[Required action]
Copy out the entire listing below exactly, but without its pictures.

[Data shown]
== Segment start ==

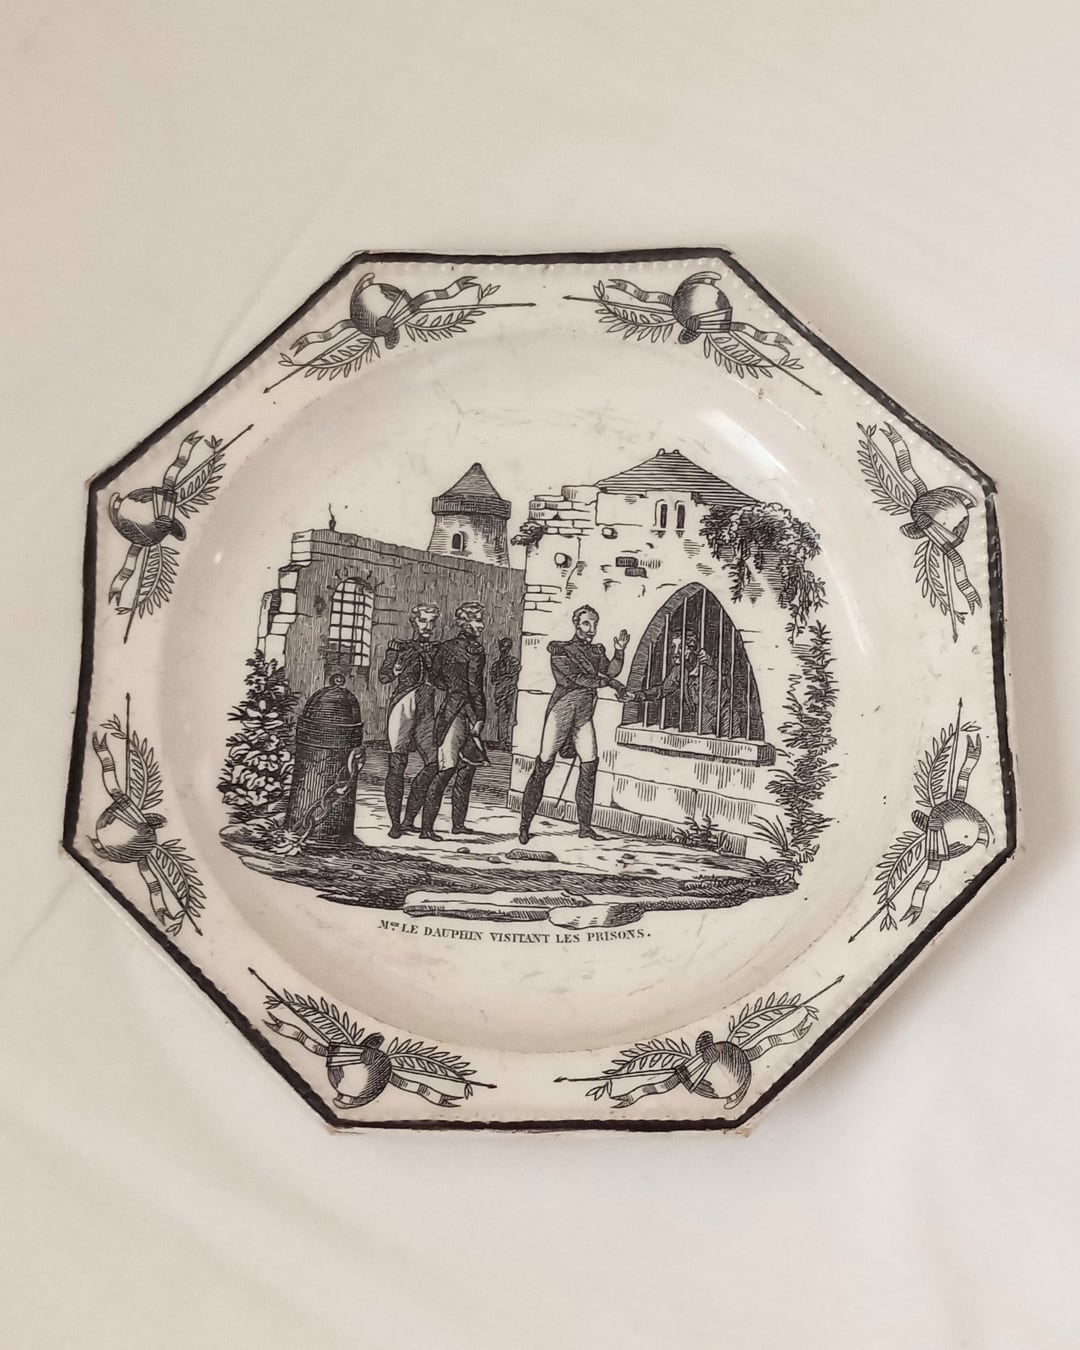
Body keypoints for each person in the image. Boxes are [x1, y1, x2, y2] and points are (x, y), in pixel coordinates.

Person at [518, 605, 629, 844]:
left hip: (583, 716)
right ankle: (525, 826)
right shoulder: (561, 651)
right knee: (543, 765)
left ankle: (585, 828)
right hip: (561, 712)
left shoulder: (597, 650)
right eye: (587, 623)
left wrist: (619, 652)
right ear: (576, 624)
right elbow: (578, 679)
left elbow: (610, 672)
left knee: (589, 765)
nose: (591, 629)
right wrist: (610, 684)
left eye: (594, 623)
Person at [418, 602, 488, 840]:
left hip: (449, 709)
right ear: (465, 623)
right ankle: (428, 829)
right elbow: (475, 688)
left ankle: (453, 825)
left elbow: (434, 677)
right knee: (451, 770)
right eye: (478, 620)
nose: (482, 625)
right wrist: (480, 716)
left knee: (458, 769)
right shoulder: (475, 650)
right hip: (463, 714)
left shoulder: (445, 647)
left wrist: (452, 690)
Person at [378, 603, 443, 838]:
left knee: (434, 764)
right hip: (403, 706)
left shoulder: (438, 650)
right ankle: (395, 824)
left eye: (432, 621)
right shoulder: (399, 647)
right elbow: (383, 677)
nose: (428, 626)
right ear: (414, 622)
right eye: (423, 620)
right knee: (397, 765)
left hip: (426, 708)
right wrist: (394, 671)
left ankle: (409, 819)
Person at [638, 630, 719, 733]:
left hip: (723, 718)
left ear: (693, 650)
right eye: (673, 647)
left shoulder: (708, 669)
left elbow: (729, 670)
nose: (675, 653)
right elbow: (662, 690)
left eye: (681, 647)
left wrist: (712, 661)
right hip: (702, 721)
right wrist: (637, 696)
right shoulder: (679, 671)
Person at [491, 636, 521, 750]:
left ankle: (511, 742)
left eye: (506, 647)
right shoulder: (496, 665)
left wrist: (504, 678)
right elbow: (494, 680)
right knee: (502, 718)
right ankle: (502, 742)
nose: (504, 650)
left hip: (511, 693)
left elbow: (514, 678)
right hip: (500, 694)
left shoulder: (514, 662)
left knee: (513, 718)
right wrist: (507, 677)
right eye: (502, 647)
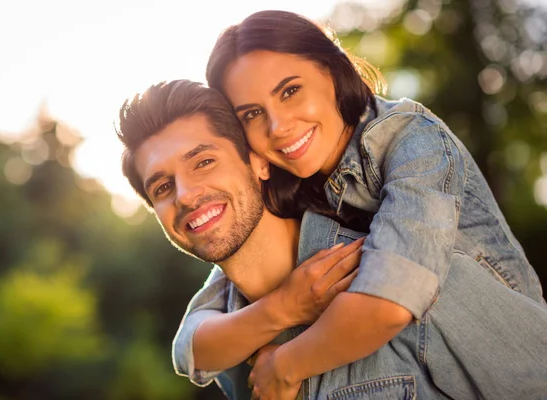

== Segment end ==

[Task solution]
Body keypoints for each person in the image. Boxes are [x1, y1, x2, y2] and points are (x, y), in pixel coordinates.

Person at [518, 605, 629, 844]:
left hip: (583, 716)
right ankle: (525, 826)
right shoulder: (561, 651)
right knee: (543, 765)
left ankle: (585, 828)
right hip: (561, 712)
left shoulder: (597, 650)
right eye: (587, 623)
left wrist: (619, 652)
right ear: (576, 624)
right elbow: (578, 679)
left elbow: (610, 672)
left knee: (589, 765)
nose: (591, 629)
right wrist: (610, 684)
left eye: (594, 623)
Person at [418, 602, 488, 840]:
left hip: (449, 709)
right ear: (465, 623)
right ankle: (428, 829)
right elbow: (475, 688)
left ankle: (453, 825)
left elbow: (434, 677)
right knee: (451, 770)
right eye: (478, 620)
nose: (482, 625)
right wrist: (480, 716)
left knee: (458, 769)
right shoulder: (475, 650)
right hip: (463, 714)
left shoulder: (445, 647)
left wrist: (452, 690)
Person at [378, 603, 443, 838]:
left knee: (434, 764)
right hip: (403, 706)
left shoulder: (438, 650)
right ankle: (395, 824)
left eye: (432, 621)
right shoulder: (399, 647)
right elbow: (383, 677)
nose: (428, 626)
right ear: (414, 622)
right eye: (423, 620)
right knee: (397, 765)
left hip: (426, 708)
right wrist: (394, 671)
left ankle: (409, 819)
Person at [638, 630, 719, 733]:
left hip: (723, 718)
left ear: (693, 650)
right eye: (673, 647)
left shoulder: (708, 669)
left elbow: (729, 670)
nose: (675, 653)
right elbow: (662, 690)
left eye: (681, 647)
left wrist: (712, 661)
right hip: (702, 721)
right wrist: (637, 696)
right shoulder: (679, 671)
Person at [491, 636, 521, 750]:
left ankle: (511, 742)
left eye: (506, 647)
right shoulder: (496, 665)
left wrist: (504, 678)
right elbow: (494, 680)
right knee: (502, 718)
right ankle: (502, 742)
nose: (504, 650)
left hip: (511, 693)
left elbow: (514, 678)
right hip: (500, 694)
left shoulder: (514, 662)
left knee: (513, 718)
right wrist: (507, 677)
right eye: (502, 647)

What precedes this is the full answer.